Grundsätzlich ist es eine gute Idee, wenn Markus, das was er sich von seinem Teammitglied Antonia wünscht, ihr gegenüber auch als Bitte formuliert zum Ausdruck bringt. Doch was soll Antonia jetzt genau tun? Was braucht Markus wirklich, damit er das Gefühl hat, seine Worte wurden "ernst genommen"? "Ernst nehmen" ist einmal sehr vage, da jeder sich anders vorstellen mag, wie "Ernstnehmen" aussieht. Zudem ist die Bitte abstrakt und deshalb auch von einem durchaus gut meinenden und willigen Teammitglied nicht konkret umsetzbar.

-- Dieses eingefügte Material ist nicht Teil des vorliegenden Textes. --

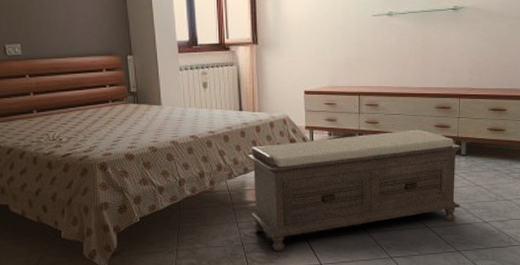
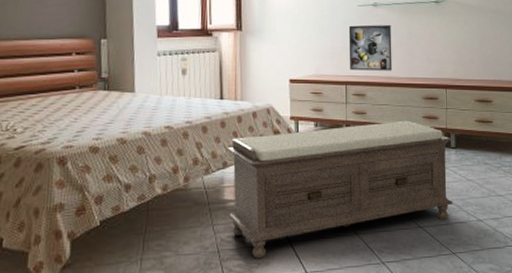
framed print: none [362,34,406,81] -> present [348,24,393,71]

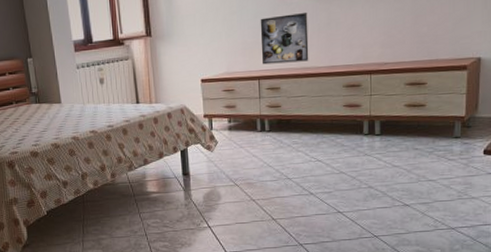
bench: present [227,120,453,259] -> none [146,110,376,241]

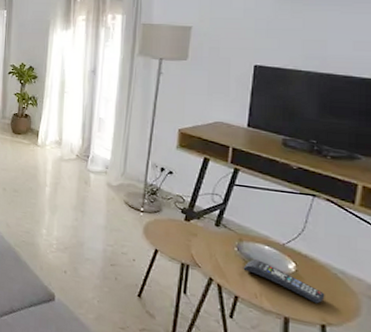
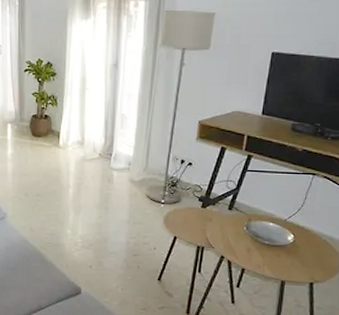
remote control: present [243,259,325,304] -> none [250,235,315,267]

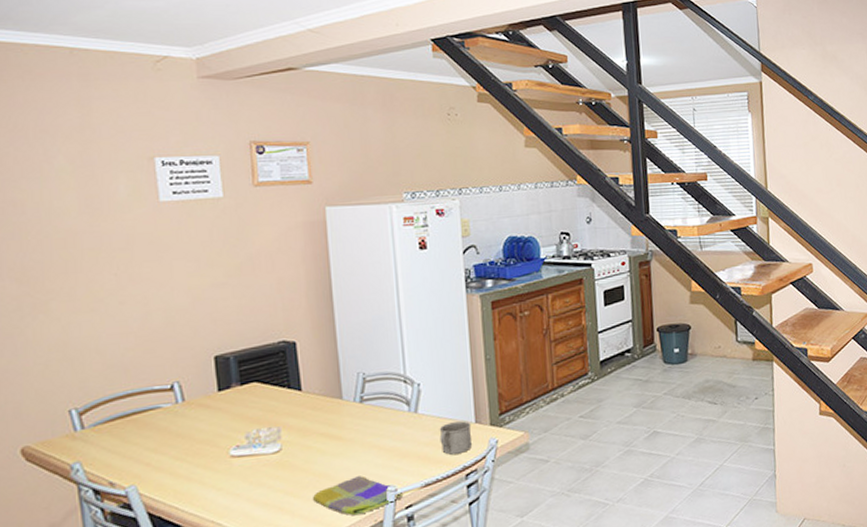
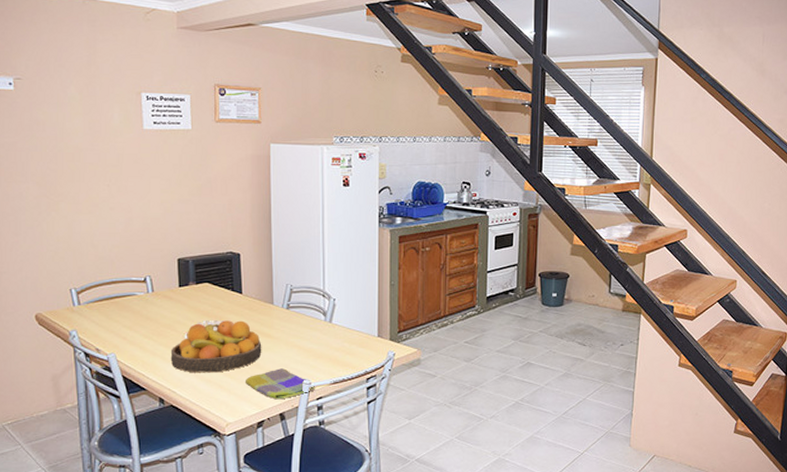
fruit bowl: none [211,423,332,497] -> present [170,320,262,373]
mug: present [439,421,472,455] -> none [348,334,374,360]

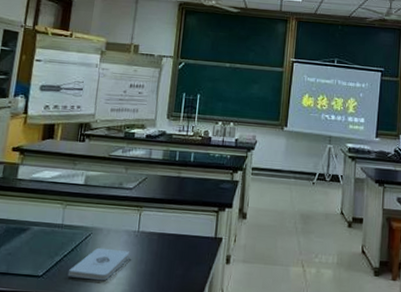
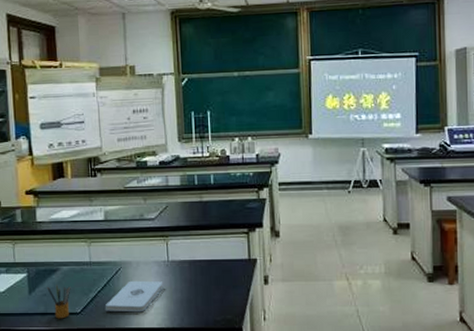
pencil box: none [13,245,38,281] -> present [47,285,71,319]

"Antonia, ich bitte Dich nach Deinem Termin mit unserem Auftraggeber nächsten Dienstag, einen Gesprächsbericht an unsere Teammitglieder zu schicken, in dem alle Projektplan-Änderungen aufgelistet sind. Ist das ok für Dich?"
Jetzt weiß Antonia ganz genau und konkret, was Markus sich von ihr wünscht. Markus bittet sie um eine realistische und umsetzbare Handlung. Will Antonia die Bitte auch umsetzen, so stochert sie jetzt nicht im Nebel, sondern weiß genau, wie sie das bewerkstelligen kann: Gesprächsbericht schreiben und rundschicken. Sollte Antonia gar nicht gewillt sein, Markus‘ Bitte nachzukommen, so hat sie durch den Abschluss "Ist das ok für Dich?" die Möglichkeit, auch Nein zu sagen, oder einen Alternativvorschlag zu bringen. In jedem Fall weiß Markus durch ihre Antwort auf seine Abschlussfrage, woran er ist und kann ggf. weiter aushandeln, wie die beiden gemeinsam vorgehen wollen.